The work of American economist Alvin Roth is a direct response to those who believe that economics is more about mathematics than the real world. A professor at Stanford, he built his reputation by applying economic theory to concrete, everyday problems. A winner of the 2012 Nobel Prize with Lloyd Shapley, Roth has dedicated much of his research to what are known as “repugnant” markets – transactions that “some people would like to engage in while others, even if not directly affected, think they should not be allowed to do so.” One example is selling vital organs for transplant purposes, which is considered repugnant everywhere (or almost) in the world. However, Roth has studied issues related to the supply and demand for organs and has developed a model that allows matching between kidney donors and recipients. In a nutshell, his work has helped increase the number of kidney transplants and thus saved lives.
How would you define a “repugnant” market?
I can’t give a perfect definition, but when I speak about repugnant transactions, I think about transactions that some people would like to take part in and other people who are not directly affected by these transactions think they should not be allowed to. A repugnant market is a market of repugnant transactions.
Could you give us a few examples?
One example that I spoke about today was same-sex marriage. Two people would like to marry each other but other people think they maybe shouldn’t be allowed to. This has been a divisive political issue in Europe and in the United States, and different countries and states have reached different conclusions about it. (Currently, constitutional or statutory provisions prohibiting same-sex marriage exist in 13 US states, while it’s legal in the others).
You conception of the matching system to multiply transplantations. The purpose is to build a kidney-exchange chain. How does it works? And how does it cope with the repugnance factor?
Transplantation is not repugnant at all. Transplantation saves the life of someone who has kidney failure, for example, and I don’t think many people object to that. What’s repugnant is purchasing the kidney. Kidneys are special: people have two kidneys and can remain healthy with one, so you might be able to save the live of someone you love by giving them a kidney. But the law requires that these be gifts, not sales. Just about everywhere in the world that’s the law, with the exception of the Islamic Republic of Iran. As a result, there’s a shortage of organs for transplants. Many people die without getting a transplant because there aren’t enough organs for the people who need them, living donor organs included. Sometimes, you might love someone enough to give him a kidney but you can’t give a kidney to the person you love, because kidneys have to be very well-matched. Kidney exchange is a way of getting some transplants done, even when patients and their donors are not well matched.

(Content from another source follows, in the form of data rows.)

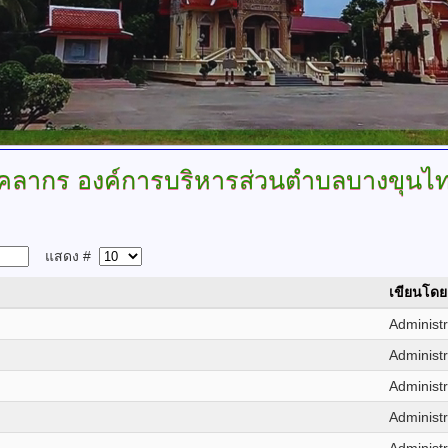
ุคลากร
องค์การบริหารส่วนตำบลบางขุนไ
แสดง #
เขียนโดย
Administr
Administr
Administr
Administr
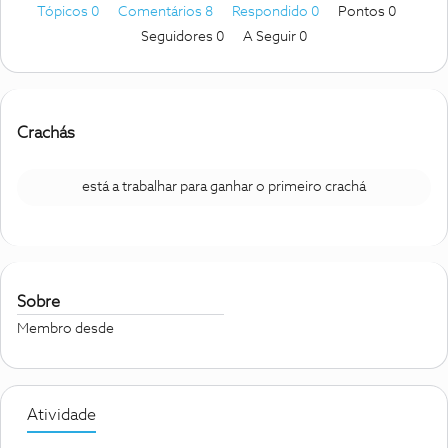
Tópicos 0
Comentários 8
Respondido 0
Pontos 0
Seguidores
0
A Seguir
0
Crachás
está a trabalhar para ganhar o primeiro crachá
Sobre
Membro desde
Atividade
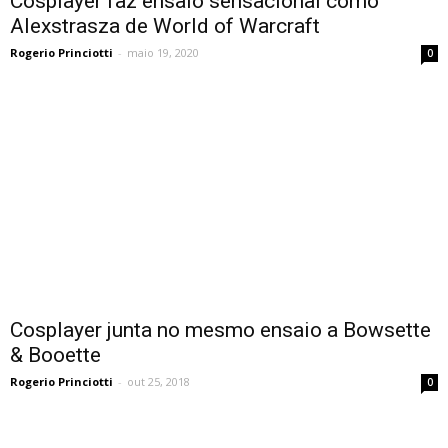
Cosplayer faz ensaio sensacional como
Alexstrasza de World of Warcraft
Rogerio Princiotti
-
maio 19, 2020
0
Cosplayer junta no mesmo ensaio a Bowsette
& Booette
Rogerio Princiotti
-
out 25, 2018
0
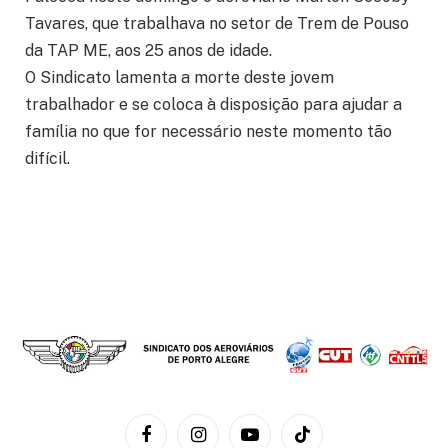
Tavares, que trabalhava no setor de Trem de Pouso
da TAP ME, aos 25 anos de idade.
O Sindicato lamenta a morte deste jovem
trabalhador e se coloca à disposição para ajudar a
família no que for necessário neste momento tão
difícil.
Facebook
Instagram
YouTube
TikTok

Maybe you want to give a kidney to your sister and I want to give a kidney to my sister, but neither of us can do that because we’re not good matches for them. But maybe your sister could take my kidney and my sister could take your kidney and that way we get two more transplants and two lives saved. That’s the basic idea of kidney exchange.
How can your work on transplantations be useful on understanding other repugnant markets?
Partly the question with kidney exchange was to understand what was repugnant and how we could move forward to the larger goal without offending. In a kidney exchange, no one is paid. No one gets money, it’s a kidney for a kidney, and that turns out not to be repugnant. In the United States we were able to get the federal law changed to make clear that kidney exchange is not repugnant. The reasons that some people don’t like certain transactions can be different from the reasons other people want to engage in those transactions.
What are the ways around this repugnance? Are they necessarily to be found in regulation and law?
Just as markets need social support to work well, so do bans on markets. So making laws against markets doesn’t always make them go away, as we learn in the markets for illegal drugs or for prostitution, for example. Different countries and states in the US have different laws about those things. Another market I’ve talked about where there are different rules in different places are markets for things like parental surrogacy. In France, it’s illegal. In California, where I live, it’s legal. Making it illegal in France, however, has not stopped French couples who need a surrogate from getting them. Then you have to deal with how should the law treat the children who should have French citizenship and French parents and might possibly have no citizenship and no parents if the French law is applied too strictly (The French courts have softened the restrictions of the French law in such cases) ! Markets may be both hard to create, and hard to prevent.
How can the study of repugnant markets help regular legal markets?
Technology changes all markets and the opportunities of people in markets. For instance surrogacy was only possible after the invention of in vitro fertilization. This is true in other markets too. We now see financial markets where most of the trades are done by computers. That has changed the nature of the market and sometimes it changes the nature of rules that markets need to run well. I think that markets are a little bit like living organisms. We have to see how they evolve. When we think about how to make them work well, how markets should serve the participants and society, we sometimes have to change the rules by which they work.